_Actions to take_.
(a) In the press release on the FAA safety hearing, list the developments that Senator Murray's opening statement says took place in the last year, the last two weeks, and two days earlier.
(b) According to the press release on the FAA safety hearing, who testified at the hearing?

_Quoted passage_.
####################

(WASHINGTON, D.C.) – Today, U.S. Senator Patty Murray (D-WA) chaired a hearing of her Transportation, Housing and Urban Development (THUD) Subcommittee to review the safety and modernization performance of the FAA.
FAA Acting Administrator Robert Sturgell and DOT Inspector General Calvin Scovel testified at the hearing. The FAA has come under frequent criticism recently for ignoring inspector complaints, the nature of their relationship with the airline industry, and the effects their actions have had on airline passengers.
Murray held the hearing to get answers on why the funding her subcommittee provides is not being better spent to serve the passengers, airlines, and taxpayers. She also explored the treatment of FAA inspectors, including the charges that their complaints were suppressed and that airlines were able to concoct phony complaints to retaliate. And she discussed how a lack of clarity and consistency in FAA enforcement has cost airlines and passengers.
Senator Murray’s opening statement from the hearing follows:
These are troubling times for airline passengers and the entire aviation industry. In the last year, we have seen jet fuel prices climb by almost 70 percent. In the last two weeks, three airlines declared bankruptcy. And two days ago, we learned of a planned mega-merger to create the nation’s largest U.S. airline. More mergers could be announced soon. With all this disruption, the millions of passengers who take to the skies in our country each year need to be sure that the agency in charge of enforcing safety is consistent and effective.
But instead, the FAA has been inconsistent and erratic. And passengers are angry and upset. I am very concerned. I – and the Department of Transportation’s Inspector General – have been sounding the alarm for years about problems in the FAA’s flight standards program.

####################

_Recorded information_.
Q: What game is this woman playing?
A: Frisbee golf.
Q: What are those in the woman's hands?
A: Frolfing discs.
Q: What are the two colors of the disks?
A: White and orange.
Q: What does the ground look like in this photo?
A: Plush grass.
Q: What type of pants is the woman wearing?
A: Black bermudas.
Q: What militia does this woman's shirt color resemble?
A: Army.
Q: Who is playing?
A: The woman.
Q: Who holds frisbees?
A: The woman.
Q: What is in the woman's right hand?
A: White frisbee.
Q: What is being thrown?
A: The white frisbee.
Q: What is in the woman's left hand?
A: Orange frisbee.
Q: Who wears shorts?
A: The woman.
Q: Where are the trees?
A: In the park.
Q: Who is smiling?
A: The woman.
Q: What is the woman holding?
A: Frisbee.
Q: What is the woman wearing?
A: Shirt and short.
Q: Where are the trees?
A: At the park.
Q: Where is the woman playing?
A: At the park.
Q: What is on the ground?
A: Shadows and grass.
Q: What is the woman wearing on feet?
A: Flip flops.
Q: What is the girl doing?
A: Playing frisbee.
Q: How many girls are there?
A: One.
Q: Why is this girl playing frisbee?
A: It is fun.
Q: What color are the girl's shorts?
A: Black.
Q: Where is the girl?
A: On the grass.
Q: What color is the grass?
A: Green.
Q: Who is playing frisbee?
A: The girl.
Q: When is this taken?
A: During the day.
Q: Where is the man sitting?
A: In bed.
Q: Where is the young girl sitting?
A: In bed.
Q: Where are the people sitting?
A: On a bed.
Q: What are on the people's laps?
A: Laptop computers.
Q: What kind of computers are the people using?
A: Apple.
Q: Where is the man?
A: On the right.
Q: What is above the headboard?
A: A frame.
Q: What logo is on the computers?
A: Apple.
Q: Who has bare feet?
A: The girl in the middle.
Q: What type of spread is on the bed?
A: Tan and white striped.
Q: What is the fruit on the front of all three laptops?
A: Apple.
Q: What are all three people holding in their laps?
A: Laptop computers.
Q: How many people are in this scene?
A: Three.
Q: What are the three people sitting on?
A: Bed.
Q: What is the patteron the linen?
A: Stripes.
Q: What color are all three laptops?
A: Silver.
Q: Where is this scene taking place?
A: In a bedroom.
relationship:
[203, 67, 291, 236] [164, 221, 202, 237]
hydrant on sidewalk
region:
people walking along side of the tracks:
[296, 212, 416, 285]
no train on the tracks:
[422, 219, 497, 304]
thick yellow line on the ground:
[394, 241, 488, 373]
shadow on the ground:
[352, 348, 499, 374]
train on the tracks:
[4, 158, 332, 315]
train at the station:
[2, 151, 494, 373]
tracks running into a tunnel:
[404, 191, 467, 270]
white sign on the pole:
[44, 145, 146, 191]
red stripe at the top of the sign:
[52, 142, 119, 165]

####################

_Task-by-task results_.
(a)
- Jet fuel prices climbed by almost 70 percent in the last year.
- Three airlines declared bankruptcy in the last two weeks.
- A planned mega-merger to create the nation's largest U.S. airline was announced two days ago.

(b) FAA Acting Administrator Robert Sturgell and DOT Inspector General Calvin Scovel.